I could be wrong here, but I believe that if a file is known to be safe by Comodo the rules for it will automatically be created. This explains why the programs appeared in the ‘Network Security Policy’ under custom. I checked my own rules and there are entries for many programs that are safe and I have never seen a pop-up for. Among these are Malwarebytes, Comodo, Microsoft Office, …
This behavior will not be repeated if a file is malicious. It will only do this if the file has been tested and confirmed to be safe by Comodo or the publisher of the file has been tested and confirmed to be safe by Comodo. Any unknown application will cause pop-ups.
I don’t trust anyone, not even Comodo itself: i emptied the trust list (excepting Comodo, it is impossible), because it is my decision to allow or deny something, and because no security software is smart enough to know what i do with some application, and what my neighbour does with that same application, which might be very different.
In these conditions, defense+ should maybe not be set to paranoid, very difficult to cope with, but at least to security, while the firewall should be set to custom since comodo “learns” bad.

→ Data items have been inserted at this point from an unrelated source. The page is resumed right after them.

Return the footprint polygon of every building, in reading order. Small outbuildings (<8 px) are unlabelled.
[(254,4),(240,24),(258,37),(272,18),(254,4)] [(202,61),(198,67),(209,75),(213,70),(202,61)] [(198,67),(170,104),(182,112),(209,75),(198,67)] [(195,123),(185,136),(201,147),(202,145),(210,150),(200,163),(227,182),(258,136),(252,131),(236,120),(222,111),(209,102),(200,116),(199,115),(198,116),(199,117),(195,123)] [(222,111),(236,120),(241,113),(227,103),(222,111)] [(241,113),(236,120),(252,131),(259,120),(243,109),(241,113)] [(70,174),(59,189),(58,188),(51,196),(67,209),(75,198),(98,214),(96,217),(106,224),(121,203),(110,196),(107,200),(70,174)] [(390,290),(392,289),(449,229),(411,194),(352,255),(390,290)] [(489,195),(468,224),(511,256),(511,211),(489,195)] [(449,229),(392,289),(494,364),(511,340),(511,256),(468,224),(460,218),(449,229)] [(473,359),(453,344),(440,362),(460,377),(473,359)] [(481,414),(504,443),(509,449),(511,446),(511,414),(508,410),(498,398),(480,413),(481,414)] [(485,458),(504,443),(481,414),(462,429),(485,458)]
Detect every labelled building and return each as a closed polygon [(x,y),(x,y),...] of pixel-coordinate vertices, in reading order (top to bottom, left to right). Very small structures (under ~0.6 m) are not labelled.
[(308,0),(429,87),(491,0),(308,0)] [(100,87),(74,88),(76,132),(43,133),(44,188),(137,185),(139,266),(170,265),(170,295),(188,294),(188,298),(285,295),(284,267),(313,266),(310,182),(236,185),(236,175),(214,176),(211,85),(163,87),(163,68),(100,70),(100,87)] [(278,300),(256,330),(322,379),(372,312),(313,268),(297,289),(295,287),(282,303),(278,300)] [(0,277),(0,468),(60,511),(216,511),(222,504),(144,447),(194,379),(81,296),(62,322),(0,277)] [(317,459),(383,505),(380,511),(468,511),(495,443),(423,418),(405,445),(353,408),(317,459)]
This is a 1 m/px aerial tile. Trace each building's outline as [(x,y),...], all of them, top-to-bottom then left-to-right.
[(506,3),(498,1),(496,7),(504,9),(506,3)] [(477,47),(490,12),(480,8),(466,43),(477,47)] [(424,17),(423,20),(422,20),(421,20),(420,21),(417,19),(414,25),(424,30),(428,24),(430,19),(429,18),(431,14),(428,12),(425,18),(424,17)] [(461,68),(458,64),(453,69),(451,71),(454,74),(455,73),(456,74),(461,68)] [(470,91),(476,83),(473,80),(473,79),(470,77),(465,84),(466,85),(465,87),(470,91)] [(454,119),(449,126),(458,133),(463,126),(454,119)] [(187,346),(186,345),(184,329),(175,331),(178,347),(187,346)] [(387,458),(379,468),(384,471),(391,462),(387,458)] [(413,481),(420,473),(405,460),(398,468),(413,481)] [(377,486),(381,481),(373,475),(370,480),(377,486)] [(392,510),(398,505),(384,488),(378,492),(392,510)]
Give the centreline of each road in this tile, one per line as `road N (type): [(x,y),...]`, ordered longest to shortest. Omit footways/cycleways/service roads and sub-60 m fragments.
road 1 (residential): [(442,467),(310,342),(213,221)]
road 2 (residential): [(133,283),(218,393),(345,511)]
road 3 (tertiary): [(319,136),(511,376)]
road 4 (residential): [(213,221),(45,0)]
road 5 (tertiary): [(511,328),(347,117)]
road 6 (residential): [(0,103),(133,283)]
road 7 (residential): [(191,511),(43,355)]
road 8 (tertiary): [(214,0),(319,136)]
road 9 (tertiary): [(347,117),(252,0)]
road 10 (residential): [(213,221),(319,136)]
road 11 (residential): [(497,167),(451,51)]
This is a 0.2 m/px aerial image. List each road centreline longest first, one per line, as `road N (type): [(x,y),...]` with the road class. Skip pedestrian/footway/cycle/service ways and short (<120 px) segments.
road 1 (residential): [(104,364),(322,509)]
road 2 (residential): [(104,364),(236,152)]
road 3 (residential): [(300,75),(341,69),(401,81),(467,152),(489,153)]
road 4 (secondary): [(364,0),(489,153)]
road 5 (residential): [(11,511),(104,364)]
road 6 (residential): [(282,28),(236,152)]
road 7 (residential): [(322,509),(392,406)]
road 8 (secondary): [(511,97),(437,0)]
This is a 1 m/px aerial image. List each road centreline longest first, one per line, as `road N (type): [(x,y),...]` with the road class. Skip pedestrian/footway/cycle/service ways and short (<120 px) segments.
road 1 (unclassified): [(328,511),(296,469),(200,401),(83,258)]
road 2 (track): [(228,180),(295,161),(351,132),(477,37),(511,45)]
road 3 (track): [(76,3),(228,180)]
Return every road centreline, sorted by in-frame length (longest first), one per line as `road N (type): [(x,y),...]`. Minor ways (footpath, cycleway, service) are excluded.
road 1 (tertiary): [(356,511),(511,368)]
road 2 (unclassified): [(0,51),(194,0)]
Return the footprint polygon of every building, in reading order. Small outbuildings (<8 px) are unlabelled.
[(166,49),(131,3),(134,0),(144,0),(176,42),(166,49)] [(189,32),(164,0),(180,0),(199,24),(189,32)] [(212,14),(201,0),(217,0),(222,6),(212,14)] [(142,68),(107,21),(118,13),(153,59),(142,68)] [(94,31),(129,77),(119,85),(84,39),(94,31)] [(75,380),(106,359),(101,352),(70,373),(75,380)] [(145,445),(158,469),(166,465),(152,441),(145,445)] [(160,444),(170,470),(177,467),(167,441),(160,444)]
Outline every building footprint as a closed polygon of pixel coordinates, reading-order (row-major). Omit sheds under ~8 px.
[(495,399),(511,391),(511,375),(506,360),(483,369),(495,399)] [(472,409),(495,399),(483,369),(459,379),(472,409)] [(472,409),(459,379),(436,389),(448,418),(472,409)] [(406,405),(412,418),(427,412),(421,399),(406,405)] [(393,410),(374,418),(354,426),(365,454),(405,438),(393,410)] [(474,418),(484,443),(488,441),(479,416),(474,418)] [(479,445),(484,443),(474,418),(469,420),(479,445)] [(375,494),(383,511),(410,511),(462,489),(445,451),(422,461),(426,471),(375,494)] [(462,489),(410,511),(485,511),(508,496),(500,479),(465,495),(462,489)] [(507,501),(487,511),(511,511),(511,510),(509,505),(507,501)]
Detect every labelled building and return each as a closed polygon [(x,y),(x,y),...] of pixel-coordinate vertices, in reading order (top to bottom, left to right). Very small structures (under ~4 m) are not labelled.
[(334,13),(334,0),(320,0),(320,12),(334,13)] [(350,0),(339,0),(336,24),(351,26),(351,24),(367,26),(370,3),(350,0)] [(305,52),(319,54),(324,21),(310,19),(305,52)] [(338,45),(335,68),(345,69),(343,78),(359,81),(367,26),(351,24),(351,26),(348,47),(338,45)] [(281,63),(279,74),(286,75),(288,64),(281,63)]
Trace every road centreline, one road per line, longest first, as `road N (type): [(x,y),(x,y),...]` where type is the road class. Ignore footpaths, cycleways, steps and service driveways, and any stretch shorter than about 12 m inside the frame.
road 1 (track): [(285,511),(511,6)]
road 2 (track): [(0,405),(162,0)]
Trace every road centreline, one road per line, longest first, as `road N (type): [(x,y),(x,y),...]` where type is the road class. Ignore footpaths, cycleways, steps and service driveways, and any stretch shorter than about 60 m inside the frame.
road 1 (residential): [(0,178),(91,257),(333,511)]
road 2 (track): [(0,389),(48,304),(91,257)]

But still, when a rule is first created, the first thing to do is to make of it a global rule adapted to your needs:
i see no reason to allow dns requests for my mail client outside of the dns of my isp, and i should write it.
I don’t want to hear about Netbios, and when the first request asks me what to do for port 137 with scvhost or system, i also deny 138,139 (and 135+445, even if not strictly Netbios).
The same goes for java: you can deny or ask internet protocols for whatever protocol, port, or range of ports you wish, and you can edict a defense+ rule asking or forbidding the use of java for whatever application or system call you wish.
CIS will only make rules when malware could successfully produce a signed executable at the name of a publisher that is in the Trusted Vendors List (I haven’t heard of any such thing) and if Comodo added a malware file to its white list by mistake.